··· Entries supplied ···
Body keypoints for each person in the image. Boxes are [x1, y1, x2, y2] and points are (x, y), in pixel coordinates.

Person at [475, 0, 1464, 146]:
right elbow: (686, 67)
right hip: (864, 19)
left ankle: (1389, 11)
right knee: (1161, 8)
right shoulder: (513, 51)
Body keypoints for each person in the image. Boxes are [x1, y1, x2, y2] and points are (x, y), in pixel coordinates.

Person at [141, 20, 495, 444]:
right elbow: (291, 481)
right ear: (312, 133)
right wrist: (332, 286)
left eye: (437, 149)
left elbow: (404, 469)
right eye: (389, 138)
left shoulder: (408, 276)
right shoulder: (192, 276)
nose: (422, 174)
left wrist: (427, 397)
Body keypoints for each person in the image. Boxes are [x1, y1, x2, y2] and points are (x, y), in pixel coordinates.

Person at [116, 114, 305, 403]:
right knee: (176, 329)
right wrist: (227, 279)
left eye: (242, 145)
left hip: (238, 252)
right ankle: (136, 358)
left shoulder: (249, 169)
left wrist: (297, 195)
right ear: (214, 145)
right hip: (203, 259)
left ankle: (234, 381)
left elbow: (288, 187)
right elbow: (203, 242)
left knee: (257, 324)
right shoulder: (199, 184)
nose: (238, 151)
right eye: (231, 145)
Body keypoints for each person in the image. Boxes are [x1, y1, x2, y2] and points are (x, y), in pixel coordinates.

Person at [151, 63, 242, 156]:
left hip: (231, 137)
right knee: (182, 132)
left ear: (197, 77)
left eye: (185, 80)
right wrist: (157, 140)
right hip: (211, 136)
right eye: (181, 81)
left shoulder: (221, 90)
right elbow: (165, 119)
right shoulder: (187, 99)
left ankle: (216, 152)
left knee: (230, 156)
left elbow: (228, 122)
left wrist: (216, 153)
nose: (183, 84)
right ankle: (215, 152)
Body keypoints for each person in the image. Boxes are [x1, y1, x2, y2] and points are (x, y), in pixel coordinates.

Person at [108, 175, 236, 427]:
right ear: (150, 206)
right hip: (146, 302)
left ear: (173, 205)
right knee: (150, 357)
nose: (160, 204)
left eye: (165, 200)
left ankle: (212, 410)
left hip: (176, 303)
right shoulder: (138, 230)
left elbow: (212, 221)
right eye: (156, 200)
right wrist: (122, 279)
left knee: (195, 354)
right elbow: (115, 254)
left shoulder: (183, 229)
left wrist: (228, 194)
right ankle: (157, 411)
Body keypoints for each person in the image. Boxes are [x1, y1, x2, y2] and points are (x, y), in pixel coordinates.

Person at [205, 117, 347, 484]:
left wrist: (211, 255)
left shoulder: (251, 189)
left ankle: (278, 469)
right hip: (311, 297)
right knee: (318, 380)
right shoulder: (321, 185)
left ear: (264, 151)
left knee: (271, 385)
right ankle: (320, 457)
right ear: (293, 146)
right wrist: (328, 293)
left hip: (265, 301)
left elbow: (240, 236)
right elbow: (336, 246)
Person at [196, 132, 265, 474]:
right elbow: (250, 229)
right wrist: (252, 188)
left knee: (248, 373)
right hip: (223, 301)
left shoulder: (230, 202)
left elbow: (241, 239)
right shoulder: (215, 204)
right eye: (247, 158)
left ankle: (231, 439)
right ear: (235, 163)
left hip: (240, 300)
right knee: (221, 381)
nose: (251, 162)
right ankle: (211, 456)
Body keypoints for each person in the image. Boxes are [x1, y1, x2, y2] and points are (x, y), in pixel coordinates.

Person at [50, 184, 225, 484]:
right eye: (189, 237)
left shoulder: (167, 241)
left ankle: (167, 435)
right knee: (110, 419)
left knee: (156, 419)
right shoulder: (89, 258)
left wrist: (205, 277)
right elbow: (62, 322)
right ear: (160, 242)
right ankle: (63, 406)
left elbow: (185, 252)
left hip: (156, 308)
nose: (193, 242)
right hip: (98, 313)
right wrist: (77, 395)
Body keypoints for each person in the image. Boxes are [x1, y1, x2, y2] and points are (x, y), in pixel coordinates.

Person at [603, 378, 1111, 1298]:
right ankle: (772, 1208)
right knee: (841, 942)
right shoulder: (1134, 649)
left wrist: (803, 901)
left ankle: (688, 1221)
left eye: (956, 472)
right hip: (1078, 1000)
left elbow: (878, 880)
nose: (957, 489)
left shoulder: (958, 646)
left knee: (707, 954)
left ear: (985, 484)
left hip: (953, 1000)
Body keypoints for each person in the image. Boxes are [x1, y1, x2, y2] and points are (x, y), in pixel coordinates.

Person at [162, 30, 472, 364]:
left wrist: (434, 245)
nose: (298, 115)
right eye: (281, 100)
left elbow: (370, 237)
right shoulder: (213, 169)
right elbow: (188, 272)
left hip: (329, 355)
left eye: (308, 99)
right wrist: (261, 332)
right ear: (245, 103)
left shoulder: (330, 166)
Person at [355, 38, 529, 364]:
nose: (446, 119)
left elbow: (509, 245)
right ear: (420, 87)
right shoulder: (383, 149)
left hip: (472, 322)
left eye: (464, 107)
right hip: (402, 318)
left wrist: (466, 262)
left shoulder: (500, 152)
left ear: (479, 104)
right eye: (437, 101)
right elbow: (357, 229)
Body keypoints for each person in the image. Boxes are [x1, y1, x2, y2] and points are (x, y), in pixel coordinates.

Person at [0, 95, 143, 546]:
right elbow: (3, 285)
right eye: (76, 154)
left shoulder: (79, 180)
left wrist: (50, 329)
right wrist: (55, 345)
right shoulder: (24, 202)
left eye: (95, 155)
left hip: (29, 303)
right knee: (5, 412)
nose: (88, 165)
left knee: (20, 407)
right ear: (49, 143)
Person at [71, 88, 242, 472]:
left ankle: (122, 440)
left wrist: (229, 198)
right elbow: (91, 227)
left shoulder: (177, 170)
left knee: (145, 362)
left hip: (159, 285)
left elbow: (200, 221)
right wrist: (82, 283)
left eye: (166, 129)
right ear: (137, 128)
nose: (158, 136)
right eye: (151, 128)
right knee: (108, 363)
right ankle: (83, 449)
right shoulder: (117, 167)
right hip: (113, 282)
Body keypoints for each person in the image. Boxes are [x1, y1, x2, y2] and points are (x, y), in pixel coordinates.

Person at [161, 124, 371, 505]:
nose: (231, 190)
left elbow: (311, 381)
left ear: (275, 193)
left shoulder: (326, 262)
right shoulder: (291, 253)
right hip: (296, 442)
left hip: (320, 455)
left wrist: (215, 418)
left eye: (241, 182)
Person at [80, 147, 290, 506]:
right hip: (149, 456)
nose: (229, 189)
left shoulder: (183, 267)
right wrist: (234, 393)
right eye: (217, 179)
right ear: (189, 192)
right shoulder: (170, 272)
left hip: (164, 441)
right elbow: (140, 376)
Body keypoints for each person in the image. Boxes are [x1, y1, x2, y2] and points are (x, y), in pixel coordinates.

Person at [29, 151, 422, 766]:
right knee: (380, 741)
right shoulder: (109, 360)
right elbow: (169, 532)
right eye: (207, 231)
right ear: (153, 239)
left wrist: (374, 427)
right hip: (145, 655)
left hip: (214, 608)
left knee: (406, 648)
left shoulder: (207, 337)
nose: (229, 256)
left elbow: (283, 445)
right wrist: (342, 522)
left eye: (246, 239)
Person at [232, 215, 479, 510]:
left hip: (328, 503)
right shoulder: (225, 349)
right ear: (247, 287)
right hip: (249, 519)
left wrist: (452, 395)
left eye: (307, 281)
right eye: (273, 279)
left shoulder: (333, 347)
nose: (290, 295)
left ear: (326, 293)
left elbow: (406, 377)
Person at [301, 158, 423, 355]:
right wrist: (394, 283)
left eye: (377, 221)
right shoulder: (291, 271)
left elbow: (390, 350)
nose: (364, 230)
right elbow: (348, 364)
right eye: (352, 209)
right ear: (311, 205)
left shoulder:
···
The first line of the listing above through the line containing "right shoulder: (513, 51)": print exactly that, both ends included.

**Problem solution:**
Body keypoints for each person in the image. Boxes are [x1, y1, x2, y2] and points are (x, y), in pixel coordinates.

Person at [475, 0, 1464, 146]:
right elbow: (686, 67)
right hip: (864, 19)
left ankle: (1389, 11)
right knee: (1161, 8)
right shoulder: (513, 51)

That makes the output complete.